New England

National Mobility Awareness Month Feature: 

David Kelly


James Maimonis, Manager, Media & Communications  |  May 20, 2019

BRISTOL, CT- In honor of National Mobility Awareness Month, USTA New England is highlighting wheelchair tennis players in the New England tennis community. In this feature, we are proud to celebrate former competitive player and wheelchair tennis advocate, David Kelly, of Bristol, CT. David works full time for ESPN, and in his free time, he enjoys competing, instructing, and giving back to the sport of wheelchair tennis. He hopes to build awareness for future growth of the sport.


Q & A with David Kelly:


What is your involvement in the New England tennis community, and why is it so important to you?


I was injured in an automobile accident when I was 25. I was introduced to wheelchair tennis at a clinic at Gaylord Hospital in Wallingford, CT in 2005 primarily as a means to stay fit and have some fun. ADVERTISEMENT I started playing competitively in 2006 and played consistently through 2017. Now, I enjoy playing for fun on the Gaylord Hospital Wheelchair Tennis Team and introducing the sport to new players.

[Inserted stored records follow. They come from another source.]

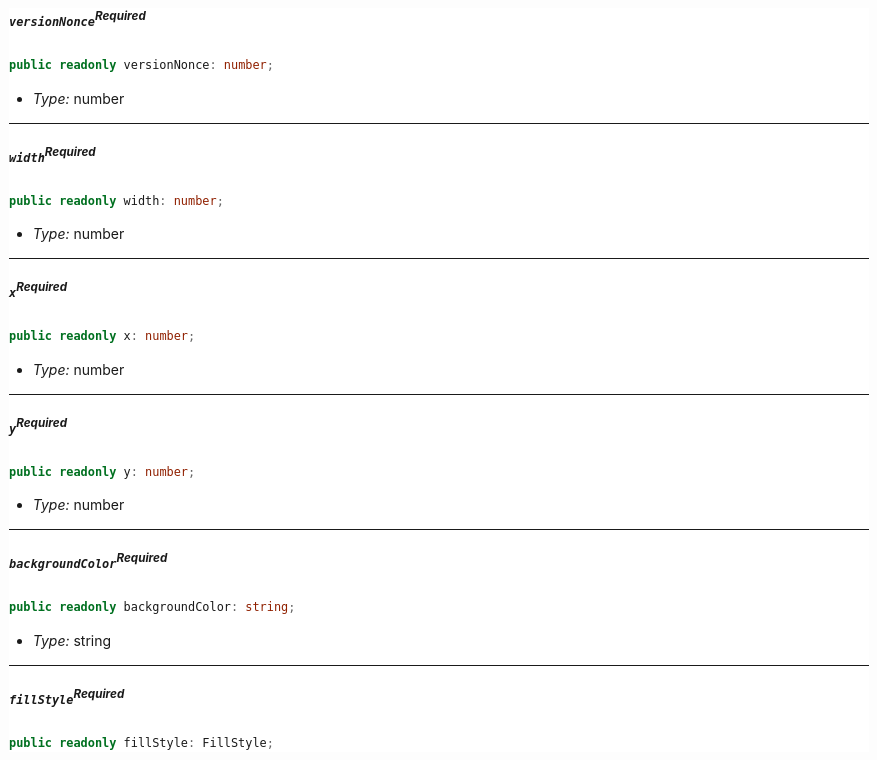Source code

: 
##### `versionNonce`<sup>Required</sup> <a name="versionNonce" id="cdk-arch.Arrow.property.versionNonce"></a>

```typescript
public readonly versionNonce: number;
```

- *Type:* number

---

##### `width`<sup>Required</sup> <a name="width" id="cdk-arch.Arrow.property.width"></a>

```typescript
public readonly width: number;
```

- *Type:* number

---

##### `x`<sup>Required</sup> <a name="x" id="cdk-arch.Arrow.property.x"></a>

```typescript
public readonly x: number;
```

- *Type:* number

---

##### `y`<sup>Required</sup> <a name="y" id="cdk-arch.Arrow.property.y"></a>

```typescript
public readonly y: number;
```

- *Type:* number

---

##### `backgroundColor`<sup>Required</sup> <a name="backgroundColor" id="cdk-arch.Arrow.property.backgroundColor"></a>

```typescript
public readonly backgroundColor: string;
```

- *Type:* string

---

##### `fillStyle`<sup>Required</sup> <a name="fillStyle" id="cdk-arch.Arrow.property.fillStyle"></a>

```typescript
public readonly fillStyle: FillStyle;
```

I feel it’s important for me to stay involved with wheelchair tennis because I know what it’s done for me.  I enjoy the sport, understand the impact it can have on a player’s wellbeing, both physically and mentally, and recognize the need to build awareness for future growth.


Do you have a role model who contributed to your tennis success?


My first and only wheelchair tennis instructor and coach was Paul Brower in Connecticut. He introduced me to the sport at a clinic and has been instrumental in keeping me engaged and motivated. As a tennis instructor and new wheelchair tennis coach, Paul and I were able to learn and practice specific techniques and drills together. I wish him all the best in his retirement!


What can we do to get more Wheelchair tennis players playing tennis?    


As an employee of ESPN, I’d like to think my efforts in getting the company to include coverage of the wheelchair tennis competition at the Grand Slam tournaments has made a meaningful contribution to the sport. I was very excited and proud to see matches broadcast on the ESPN platforms.


I remain an advocate for wheelchair tennis by participating in various exhibitions, serving on the USTA New England Wheelchair Tennis Committee, and playing within the local community. I believe being visible in the community playing tennis is the best way to attract more players of all ages to the sport.


What has been your most meaningful contribution to the tennis community?  


I serve on the Board of the Hospital for Special Care in New Britain, CT. The hospital supports an adaptive sports program, including the annual Ivan Lendl Adaptive Sports Camp, which introduces children to wheelchair tennis and other sports. Ivan has been very supportive and a valuable partner for this program.